Transcribe exactly everything in the data below from the line containing "right eye: (100, 171)" down to the line containing "right elbow: (214, 76)", both lines included and nothing further.

» DATA RECORDS
────────────────────────────────────────

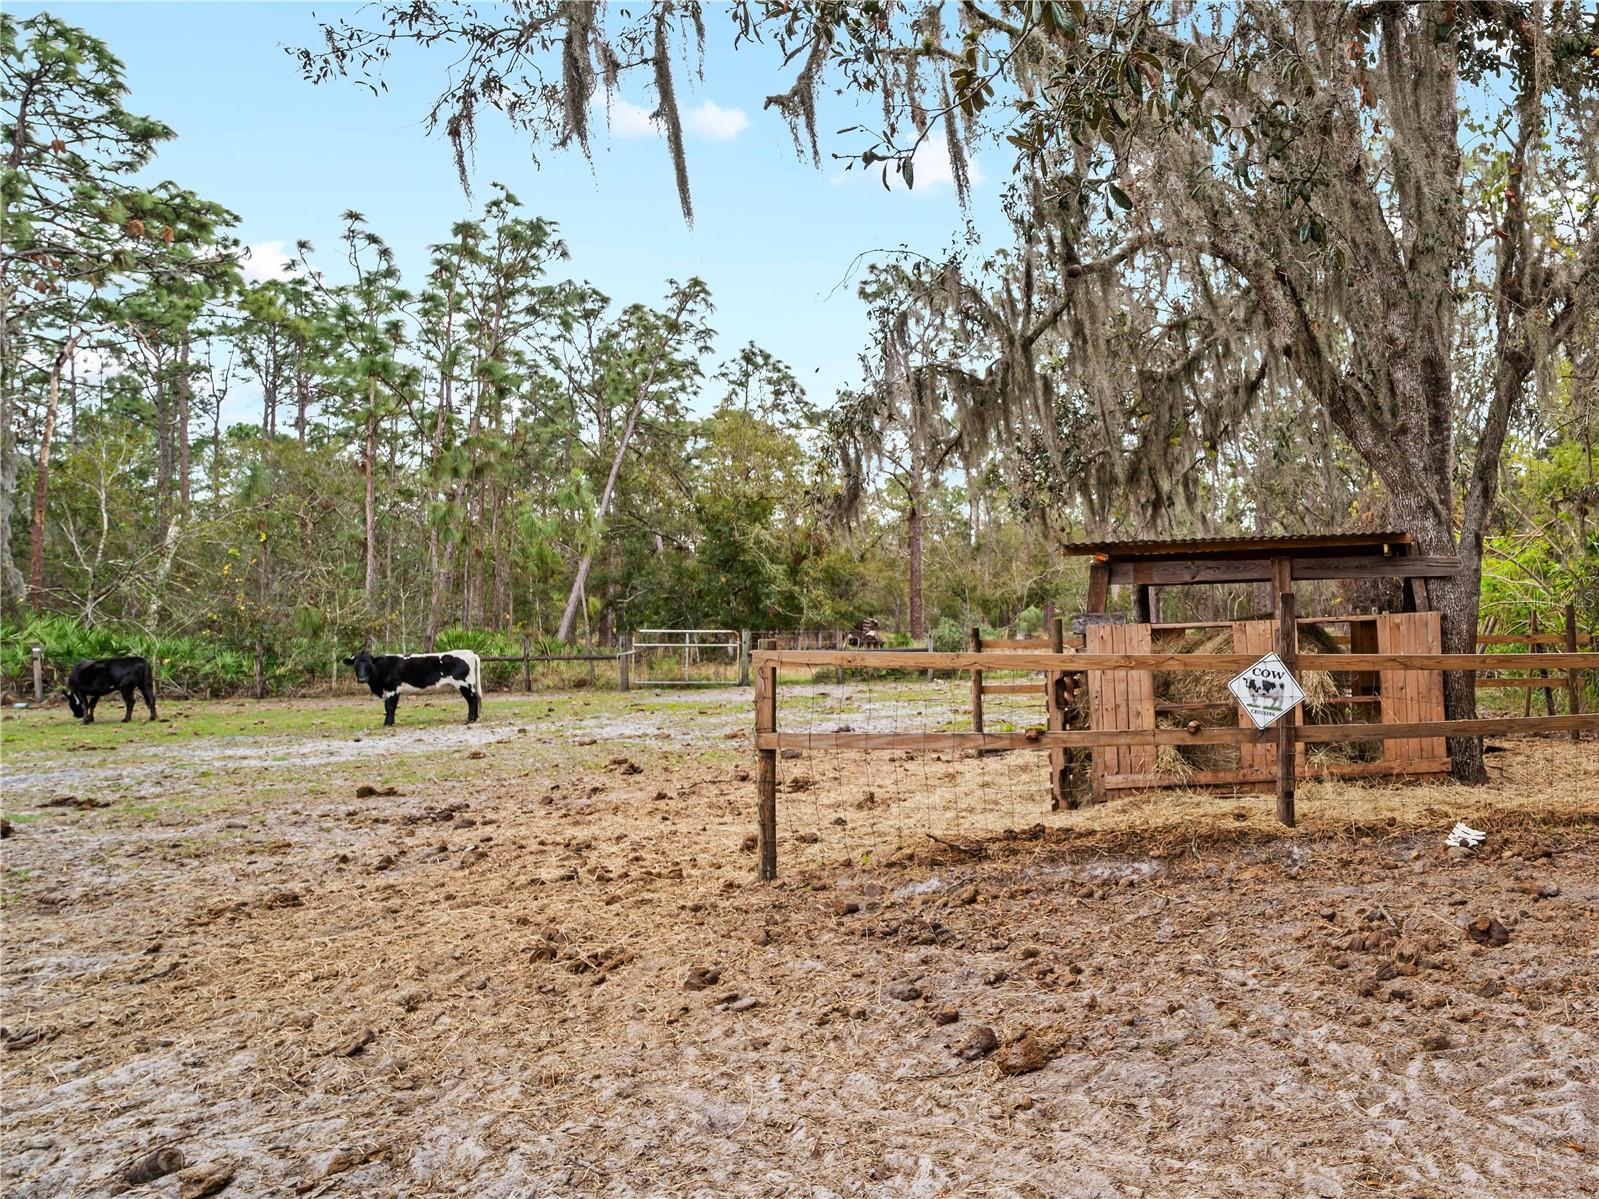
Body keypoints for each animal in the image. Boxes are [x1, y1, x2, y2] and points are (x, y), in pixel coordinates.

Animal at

────────────────────────────────────────

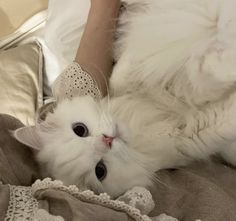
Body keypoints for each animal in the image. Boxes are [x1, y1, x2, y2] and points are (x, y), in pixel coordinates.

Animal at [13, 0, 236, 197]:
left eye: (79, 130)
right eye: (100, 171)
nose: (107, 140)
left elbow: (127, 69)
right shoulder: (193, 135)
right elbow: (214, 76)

────────────────────────────────────────

» TASK OUTPUT
right eye: (100, 171)
nose: (107, 140)
left elbow: (127, 69)
right shoulder: (193, 135)
right elbow: (214, 76)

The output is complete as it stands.